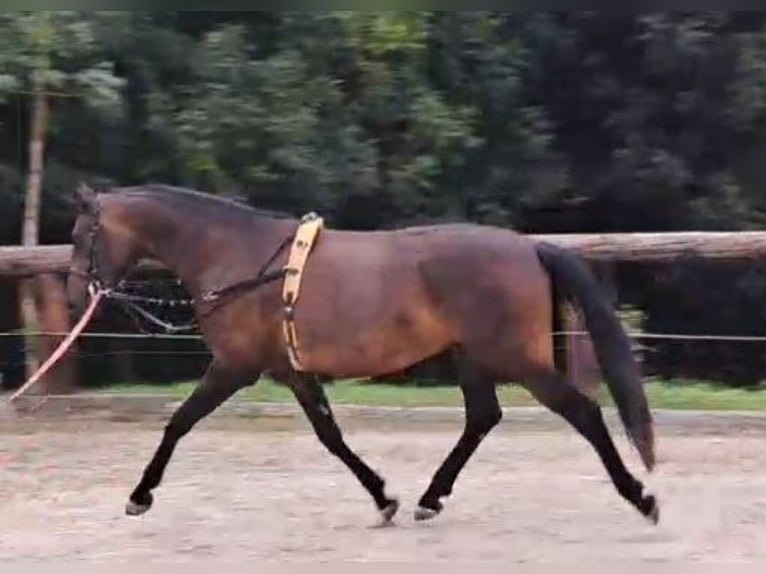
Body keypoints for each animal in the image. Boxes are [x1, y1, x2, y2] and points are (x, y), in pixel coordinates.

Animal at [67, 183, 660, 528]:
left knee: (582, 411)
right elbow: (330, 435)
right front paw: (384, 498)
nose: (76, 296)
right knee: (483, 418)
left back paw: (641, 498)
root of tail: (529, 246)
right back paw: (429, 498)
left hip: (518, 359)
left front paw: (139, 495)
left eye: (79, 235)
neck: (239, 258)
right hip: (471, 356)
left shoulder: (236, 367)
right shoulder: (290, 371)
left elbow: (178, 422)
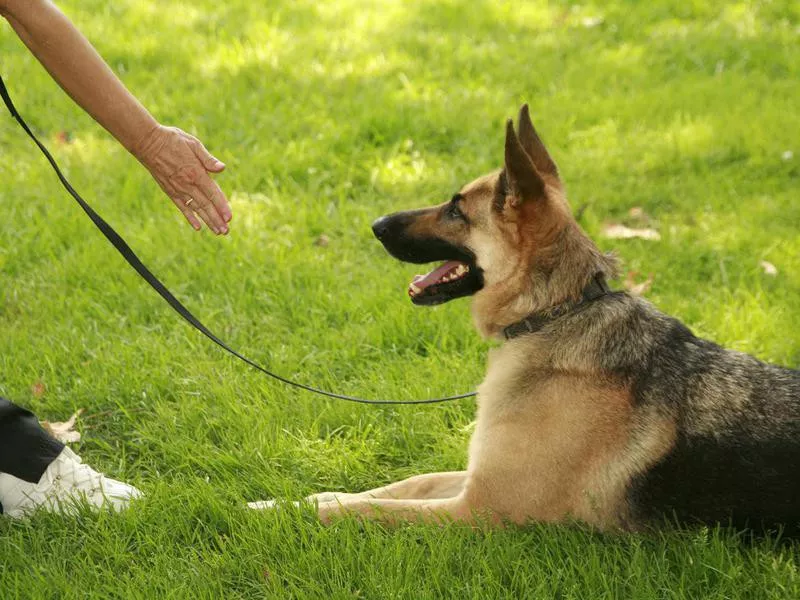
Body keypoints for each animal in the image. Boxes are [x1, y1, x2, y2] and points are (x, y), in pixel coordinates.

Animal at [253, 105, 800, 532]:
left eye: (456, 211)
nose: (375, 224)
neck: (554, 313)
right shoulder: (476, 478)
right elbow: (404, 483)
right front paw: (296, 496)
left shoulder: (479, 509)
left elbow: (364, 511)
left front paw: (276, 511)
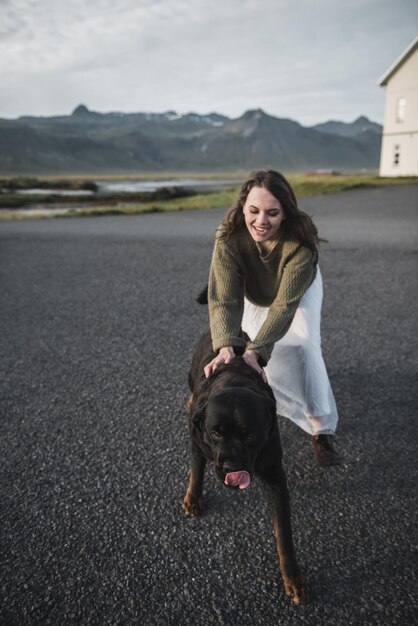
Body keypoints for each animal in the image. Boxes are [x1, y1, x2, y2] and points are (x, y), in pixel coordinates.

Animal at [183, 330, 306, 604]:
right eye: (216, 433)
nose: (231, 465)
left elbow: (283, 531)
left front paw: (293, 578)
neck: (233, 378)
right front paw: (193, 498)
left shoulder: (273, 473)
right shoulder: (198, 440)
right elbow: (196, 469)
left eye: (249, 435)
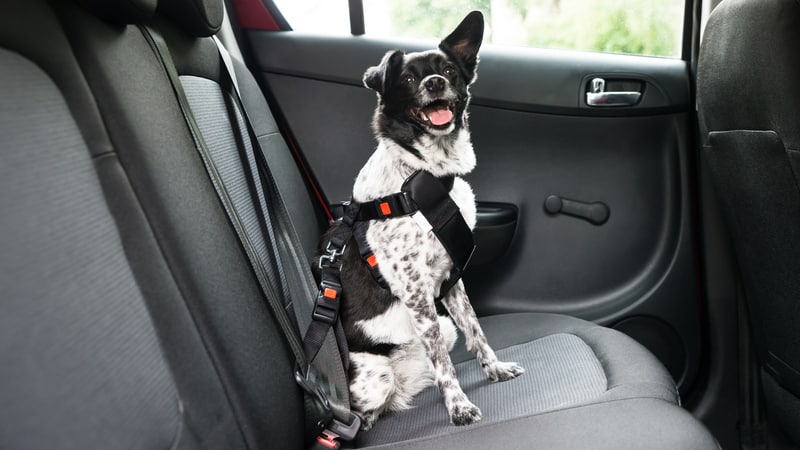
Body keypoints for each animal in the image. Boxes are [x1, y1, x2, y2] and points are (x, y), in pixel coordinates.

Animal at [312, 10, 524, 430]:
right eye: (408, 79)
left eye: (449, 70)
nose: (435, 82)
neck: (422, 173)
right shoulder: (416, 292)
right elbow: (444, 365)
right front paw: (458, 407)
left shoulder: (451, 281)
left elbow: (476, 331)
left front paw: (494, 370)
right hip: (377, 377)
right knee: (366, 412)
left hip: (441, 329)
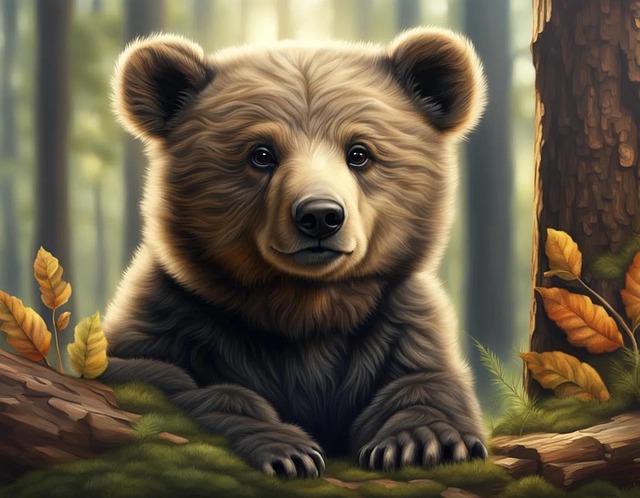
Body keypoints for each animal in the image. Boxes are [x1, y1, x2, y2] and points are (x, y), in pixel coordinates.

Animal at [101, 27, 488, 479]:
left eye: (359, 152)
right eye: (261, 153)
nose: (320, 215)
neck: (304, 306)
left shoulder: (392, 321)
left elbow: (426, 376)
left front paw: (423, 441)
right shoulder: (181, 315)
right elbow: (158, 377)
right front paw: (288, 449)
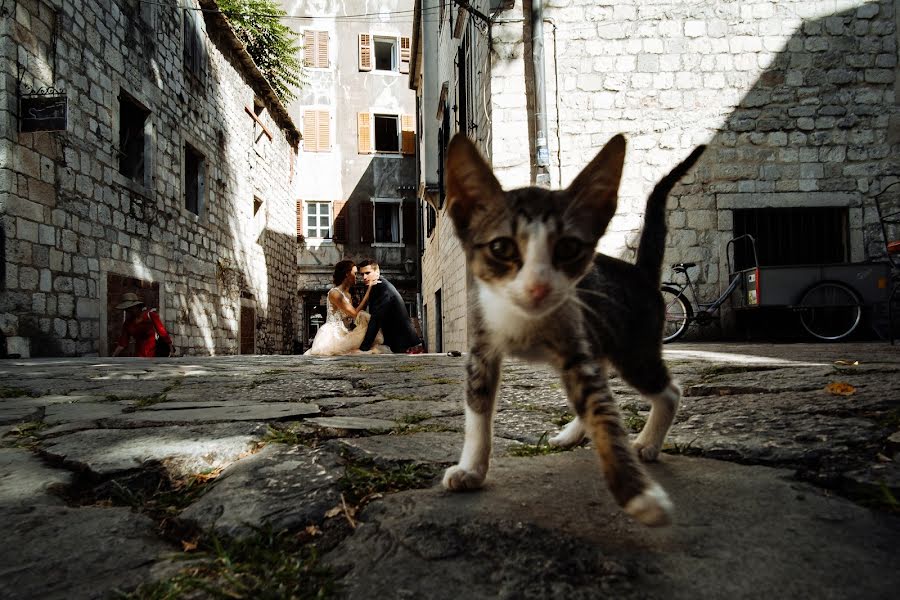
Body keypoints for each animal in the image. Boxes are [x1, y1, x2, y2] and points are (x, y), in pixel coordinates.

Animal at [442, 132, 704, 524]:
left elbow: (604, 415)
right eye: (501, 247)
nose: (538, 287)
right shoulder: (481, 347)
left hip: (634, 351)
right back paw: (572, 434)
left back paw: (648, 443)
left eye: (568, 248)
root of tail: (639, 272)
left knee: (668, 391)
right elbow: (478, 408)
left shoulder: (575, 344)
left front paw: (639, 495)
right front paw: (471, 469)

What the task requires:
Above are the records; repeat their lines from the first through the line containing "left hip: (441, 329)", and leave out each picture.

Output:
Body keypoints for each animal in the image. Boxes are [x1, y1, x2, y2] and points are (x, y), in pixel coordinates.

Animal at [67, 183, 660, 528]:
left knee: (582, 411)
right elbow: (330, 435)
right front paw: (384, 498)
nose: (76, 296)
right knee: (483, 418)
left back paw: (641, 498)
root of tail: (529, 246)
right back paw: (429, 498)
left hip: (518, 359)
left front paw: (139, 495)
left eye: (79, 235)
neck: (239, 258)
right hip: (471, 356)
left shoulder: (236, 367)
right shoulder: (290, 371)
left elbow: (178, 422)
Body keypoints for each animal in the image. Boxes are [x1, y1, x2, y2] and points are (x, y), in pixel coordinates.

Animal at [253, 105, 800, 532]:
left eye: (456, 211)
nose: (375, 224)
neck: (554, 313)
right shoulder: (476, 478)
right elbow: (404, 483)
right front paw: (296, 496)
left shoulder: (479, 509)
left elbow: (364, 511)
left front paw: (276, 511)
Body keypoints for each animal in the image. Boxes are [x1, y1, x2, y2] and points are (x, y), in pixel coordinates.

Animal at [183, 330, 306, 604]:
right eye: (216, 433)
nose: (231, 465)
left elbow: (283, 531)
left front paw: (293, 578)
neck: (233, 378)
right front paw: (193, 498)
left shoulder: (273, 473)
right shoulder: (198, 440)
right elbow: (196, 469)
left eye: (249, 435)
Body keypoints for each animal in the image. Boxes are [x1, y1, x2, y2] and points are (x, y), in pixel coordinates.

Animal at [312, 10, 524, 430]:
right eye: (408, 79)
left eye: (449, 70)
nose: (435, 82)
neck: (422, 173)
right shoulder: (416, 292)
right elbow: (444, 365)
right front paw: (458, 407)
left shoulder: (451, 281)
left elbow: (476, 331)
left front paw: (494, 370)
right hip: (377, 377)
right knee: (366, 412)
left hip: (441, 329)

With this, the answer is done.